えめばら園

Philosophier' Er nicht, Herr Schatz, und komm' Er her. Jetzt wird gefrühstückt. Jedes Ding hat seine Zeit.

超越論的哲学から超越的哲学に進むリープマン Beiser (2014)

The Genesis of Neo-Kantianism 1796-1880

The Genesis of Neo-Kantianism 1796-1880

  • Beiser, F. (2014). The Genesis of Neo-Kantianism, 1796−1880. Oxford: Oxford University Press.

General Introduction[Mikro und Makro]

PART I. The Lost Tradition[Mikro und Makro]

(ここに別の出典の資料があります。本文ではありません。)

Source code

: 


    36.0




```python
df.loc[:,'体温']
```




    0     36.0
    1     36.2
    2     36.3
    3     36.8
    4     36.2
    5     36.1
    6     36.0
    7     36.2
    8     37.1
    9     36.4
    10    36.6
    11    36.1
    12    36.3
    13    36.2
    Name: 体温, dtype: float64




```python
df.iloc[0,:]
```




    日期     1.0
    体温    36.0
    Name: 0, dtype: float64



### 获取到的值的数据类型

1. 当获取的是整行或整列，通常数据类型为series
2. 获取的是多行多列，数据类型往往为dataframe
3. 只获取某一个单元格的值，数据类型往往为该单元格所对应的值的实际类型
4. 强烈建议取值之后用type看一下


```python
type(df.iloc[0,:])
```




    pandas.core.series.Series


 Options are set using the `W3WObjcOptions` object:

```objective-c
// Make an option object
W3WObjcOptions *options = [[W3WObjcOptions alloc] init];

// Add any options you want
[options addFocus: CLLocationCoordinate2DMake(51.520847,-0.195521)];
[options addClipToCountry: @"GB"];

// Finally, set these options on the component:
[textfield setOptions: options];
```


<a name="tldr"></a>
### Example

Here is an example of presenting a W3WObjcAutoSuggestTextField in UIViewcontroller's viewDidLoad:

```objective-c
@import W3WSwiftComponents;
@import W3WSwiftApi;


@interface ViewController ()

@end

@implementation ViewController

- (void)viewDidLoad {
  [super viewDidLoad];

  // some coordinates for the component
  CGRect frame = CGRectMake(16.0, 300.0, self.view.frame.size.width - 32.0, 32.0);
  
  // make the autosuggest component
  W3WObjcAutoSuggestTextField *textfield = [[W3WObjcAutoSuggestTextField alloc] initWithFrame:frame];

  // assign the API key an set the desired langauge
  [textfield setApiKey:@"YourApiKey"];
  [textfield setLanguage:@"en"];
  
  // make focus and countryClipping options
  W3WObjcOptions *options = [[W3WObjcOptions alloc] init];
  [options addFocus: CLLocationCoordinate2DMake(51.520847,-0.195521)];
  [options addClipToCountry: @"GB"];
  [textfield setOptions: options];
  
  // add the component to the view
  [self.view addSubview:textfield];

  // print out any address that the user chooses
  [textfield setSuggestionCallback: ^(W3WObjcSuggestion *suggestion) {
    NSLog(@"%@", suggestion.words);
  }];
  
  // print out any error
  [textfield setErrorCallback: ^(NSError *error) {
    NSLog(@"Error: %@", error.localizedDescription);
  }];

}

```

    • 1. Jakob Friedrich Fries and the Birth of Psychologism
      • 1-6[オシテオサレテ]/ 7-9[Mikro und Makro]/ 10-12[begriffymd研究ブログ]
    • 2. Johann Friedrich Herbart, Neo-Kantian Metaphysician
    • 3. Friedrich Eduard Beneke, Neo-Kantian Martyr
    • 4. The Interium Years, 1849−1860

PART II. The Coming Age[Mikro und Makro]

    • 5. Kuno Fischer, Hegelian Neo-Kantian
    • 6 Eduard Zeller, Neo-Kantian Classicist
    • 7 Rehabilitating Otto Liebman
      • 1-2 / 3-5 / 6-10 ←いまここ
    • 8 Jürgen Bona Meyer, Neo-Kantian Sceptic
    • 9. Friedrich Albert Lange, Poetand Materialist Manqué[Mikro und Makro]
    • 10 The Battle against Pessimism
    • 11 Encounter with Darwinism

PART III. Introduction: The New Establishment

    • 12 The Young Hermann Cohen
    • 13. Wilhelm Windelband and Normativity [Mikro und Makro]
    • 14 The Realism of Alois Riehl

6. 自然科学と超越論的哲学

 1872年に退役したリープマンはストラスブール大で員外教授となり、10年に亘り奉職する。これにより、ドイツ南西部は新カント派の一つの中心となっていった。70年代のリープマンはやはり自然科学と超越論的哲学の関係という問題に取り組み、大著『現実性の分析』(1876)が出版される。この本は以前に比べはるかに慎重なもので、よく読まれまた評価された、リープマンのなかでも最良の一冊である。
 
 本書の3つの章は再び視覚心理学を扱う。リープマンの考えはやはり、経験科学によって、空間の実在性が私たちの意識と感性に依存しているというカントの主張が確証されたというものだ。新たな論点として、感覚内容が三次元空間のなかに配置されて見えるのは何故かという問題が扱われており、感覚が外界に投影されるメカニズムがより詳しく語られている。まず私たち自身がひとつの座標系の中心として設定され、その空間内に知性が視覚・触覚的感覚を配置することで、長さ、高さ、奥行、が手に入る。したがって、空間は知性による構成物である。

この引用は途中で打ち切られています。